The Deer Is More Than Just A Symbol Of Longevity

The deer is one of those animals in feng shui that quietly goes about it own business while most of the attention and adulation goes to the more popular symbols like dragons, phoenix and tiger.

While there is a distinct difference between deers and goats, some people still knowingly equate the two as being similar in symbolism. The same can be said with antelopes, moose and yaks.

The deer is known for it’s speed, light-footedness, endurance and a long lifespan.

The last point is still up to debate as while deers can often live to over 20 years, that is a drop in the ocean when we compare that to tortoises and macaws.

It is probably due to this confusion that the deer is not as loved by the masses as birds and fishes like eagles and arowanas.

Whatever the case, the deer is a known symbol representing aspects of longevity in feng shui.

Legend of the deer

Legend has it that there were 3 variants of the longevity deer. The are of 3 colors of gray, white and black. Having lifespans of 1,000 years, 1,500 years and 2,000 years respectively.

The white deer in particular, was believed to make an appearance during periods of peace and prosperity.

The deer features in many traditional folklore, albeit in small roles.

The most prominent of which is it’s association with Shou, the god of longevity who is one of the 3 member of Sanxing, or the Fu Lu Shou.

Another story is about Zhou Yan Zi in a classic tale of filial piety who carries a deer skin on his back so as to get close to packs of deers to milk them to feed his ailing father.

Then there is the story of Jiang Zi Ya. A hero who prefers mounting deers over horses.

However, no matter how engaging these stories are, the deer is almost always depicted to accompany Shou when used in feng shui symbolism.

There’s also one myth that involved Zhang Guo Lao of the 8 immortals.

It’s about Emperor Xuan Zhong of the Tang dynasty who caught a huge deer when hunting game.

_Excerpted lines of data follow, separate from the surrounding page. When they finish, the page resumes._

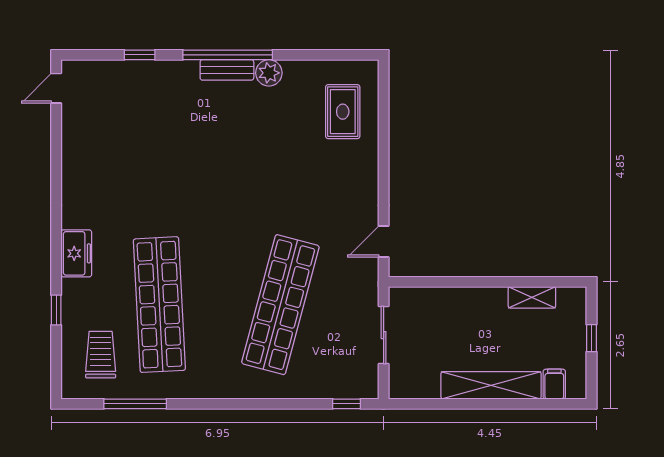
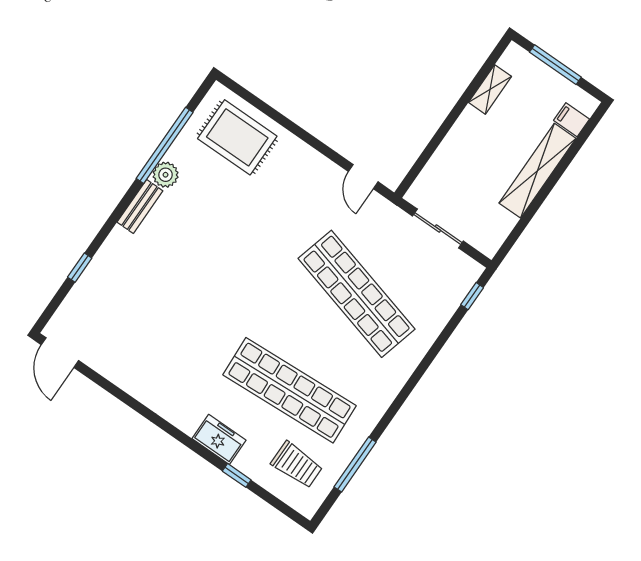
window: (228, 55) -> (165, 145), moved
door: (56, 88) -> (60, 353), width x1.38
rug: (343, 112) -> (237, 137), width x1.36, depth x1.43
freezer: (76, 253) -> (219, 439), moved
window: (591, 338) -> (555, 65), width x2.17
trolley: (101, 355) -> (297, 465), turned 180

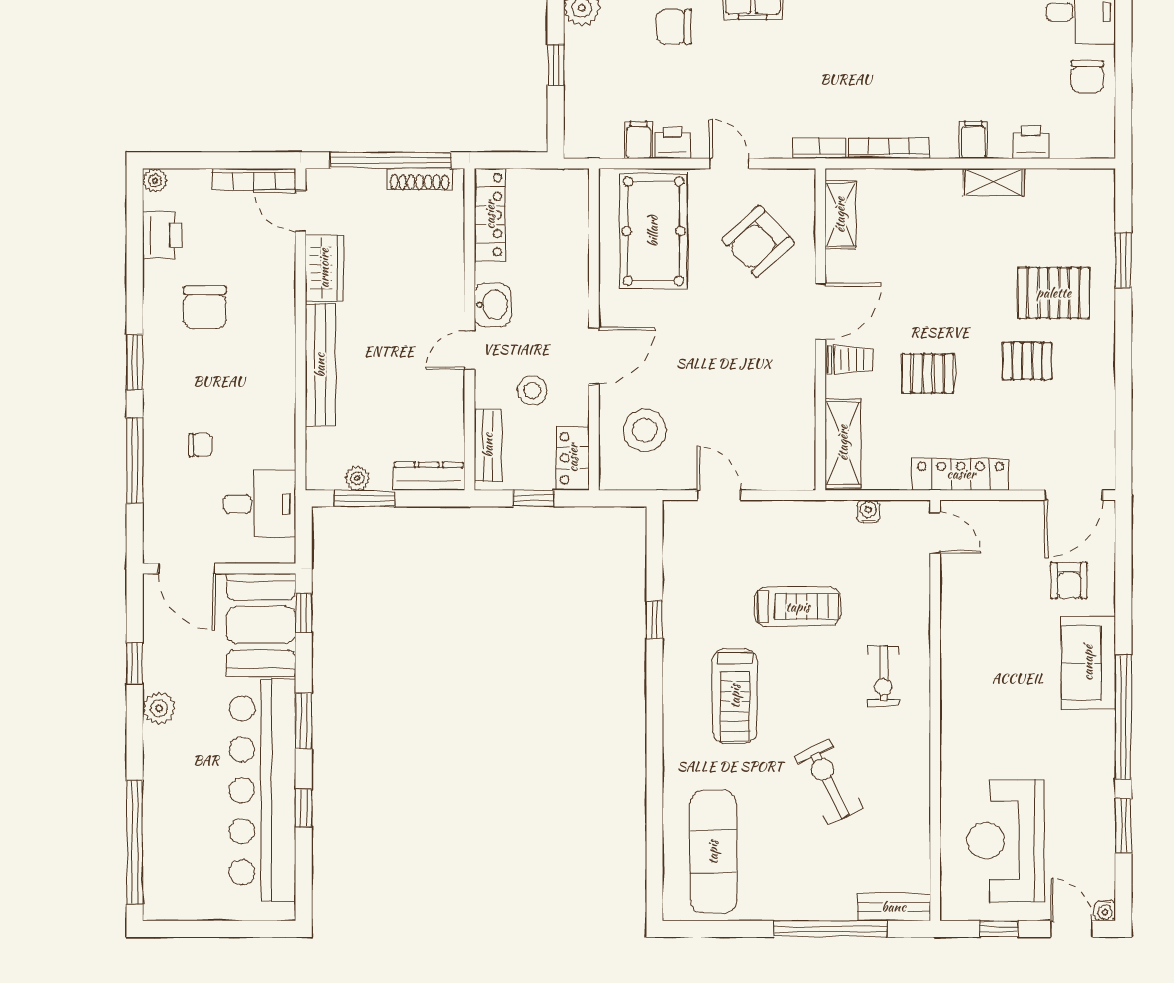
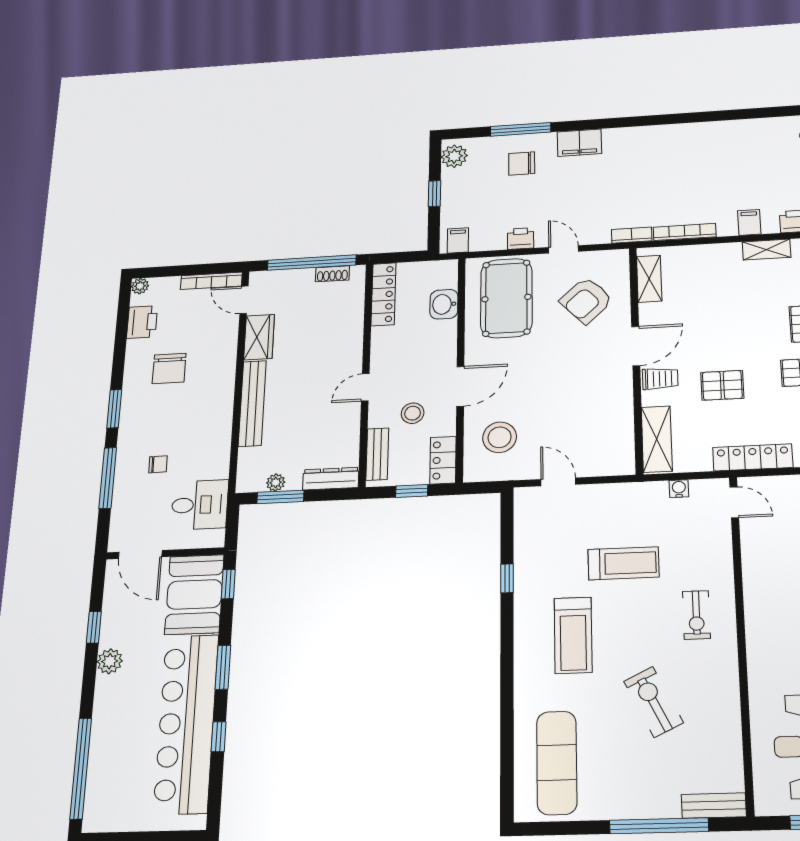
filing cabinet: (638, 140) -> (458, 240), moved
shoe rack: (420, 179) -> (332, 274), width x0.70
washbasin: (493, 305) -> (444, 304), moved, turned 180

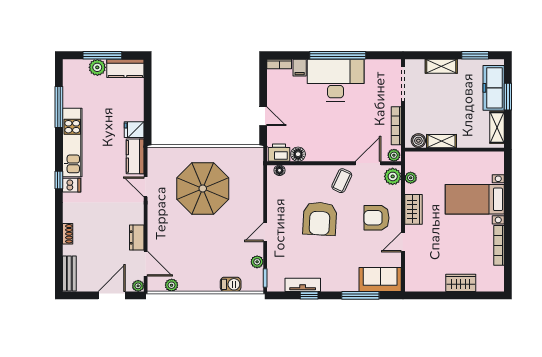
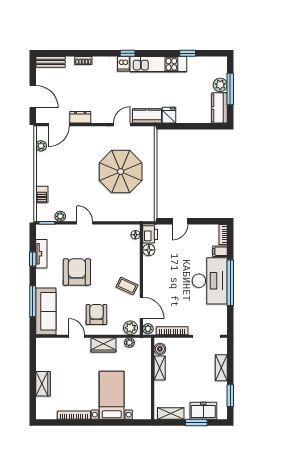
freezer: (494, 88) -> (203, 411), width x0.71
window: (59, 107) -> (188, 53), width x0.46
armchair: (320, 219) -> (77, 272), moved, turned 87
sofa: (380, 279) -> (46, 311), width x1.36
plant: (138, 286) -> (40, 118), removed

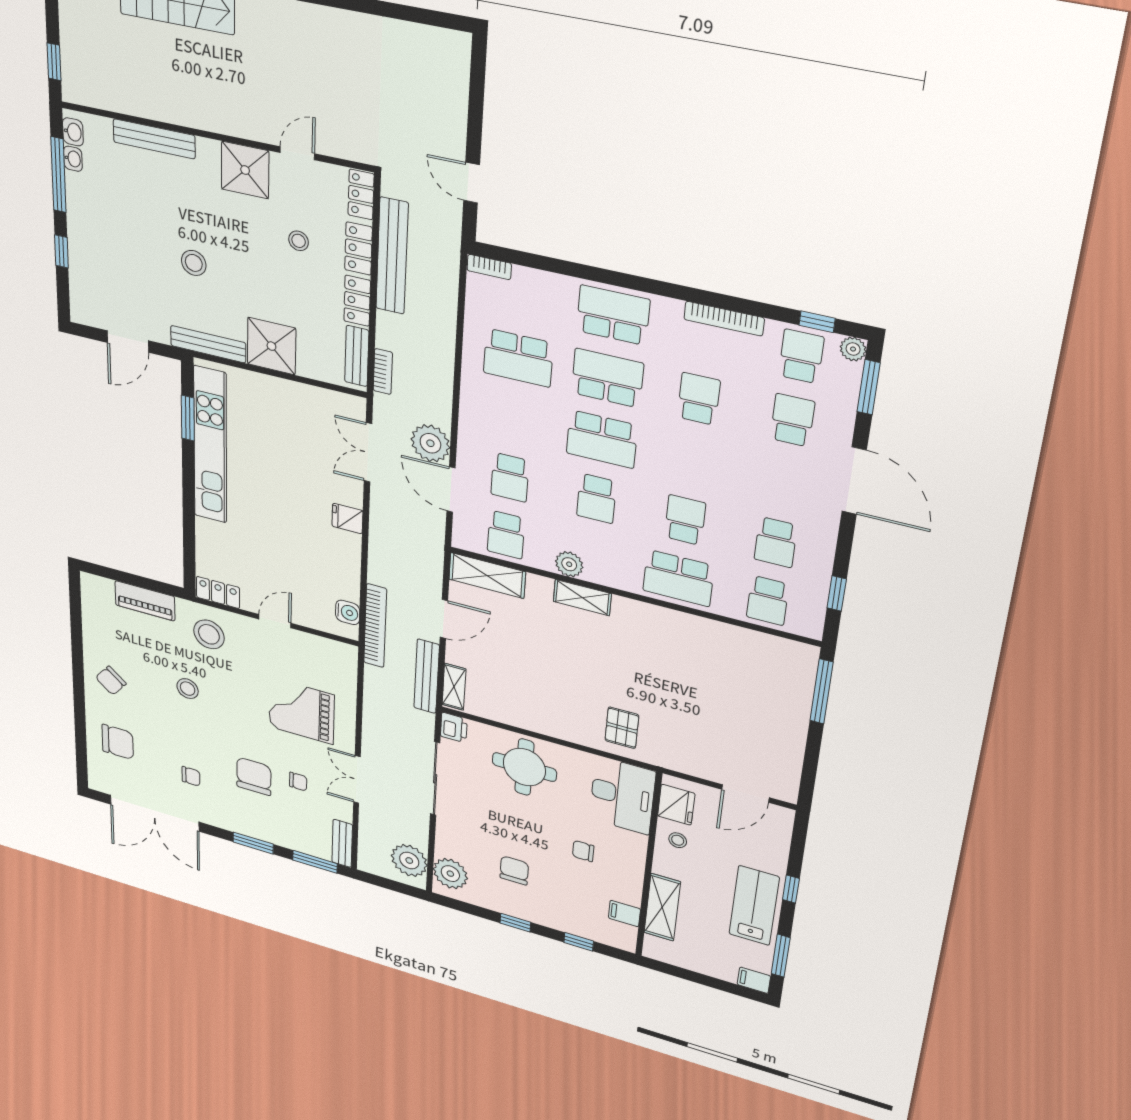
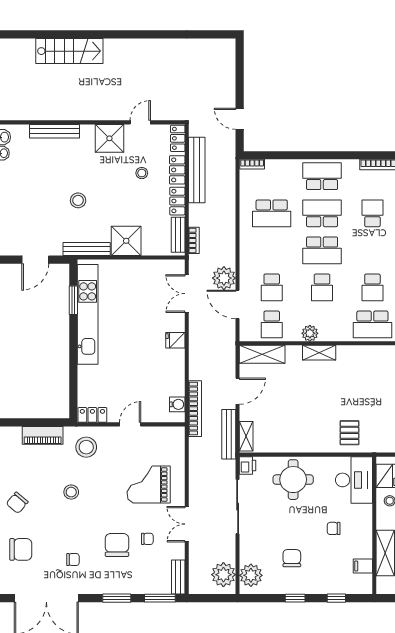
school desk: (685, 520) -> (372, 287), turned 180

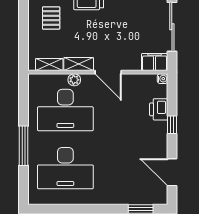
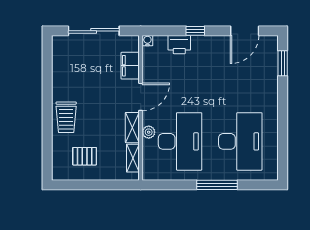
filing cabinet: (155, 62) -> (130, 66), moved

He decided to consume it in a big feast and invited Zhang. When enjoying the hearty meal, Zhang recognized the venison as belonging to the longevity deer which lives for a thousand years. He then told the tale of emperor Wu Di from the Han dynasty (over 800 years before) who trapped the longevity deer and let it go after securing a copper tag with his imprint on it to one of it’s antlers. Emperor Xuan Zhong then asked for the head of the deer to inspect it and was stunned to learn that the copper tag was still there.

Thus, is it generally known as a longevity symbol even though it also has wealth and prosperity connotations to it.

The chinese word for deer is also a homonym for lu, which means good income.

When depicted in paintings or artwork with people in robes worn by government officials, is signifies a wish for promotions in civil service.


Then there is also the painting of a hundred deers which mean being blessed with abundance.

How the feng shui deer is used

Because of it’s combination symbolism of longevity and wealth, the deer makes a great gift for those who are grinding out their careers for fame and money.

They are especially respectful gifts to government officials or people in high authority as it represents respectful wishes of success and wealth.

Paintings of the deer can also be an energizer for quick thinking.

It must be noted that deers, especially large ones, can be territorial and moody at times.

In fact, deer attacks on humans are common. They often do this in rearing positions or by stomping.

So the best pictures or paintings of deers should be those that depict them in a peaceful mood either while grazing or relaxing.

Where they can be placed are the wealth or health corners of the house.

Figurines sometimes have them standing amongst gold ingots and coins. Those are undoubted meant for enhancing wealth luck.

When portrayed with Shou, they are meant for invigorating longevity and placement should be in the health corners like the yien nian location in 8 mansions feng shui.

They can also be place in sectors of the house where there resides a favorable flying mountain star.

In feng shui paintings, especially those of scenery with mountains and rivers, there can often times be 5 deers playing about.

This has significant symbolism to the Chinese in terms of calling for wealth luck.

Because the deer is written as 鹿 in Mandarin and pronounced as lu, it sounds the same as the word 路 which means road.

Wealth gods are often referenced as 五路财神 (wu lu cai shen) representing 5 wealth gods from 5 directions (roads).

Therefore 5 deers is a word play that symbolizes the 5 wealth gods that bring money luck.

Above all else, it is generally agreed that the deer is used in feng shui more for health luck than wealth luck.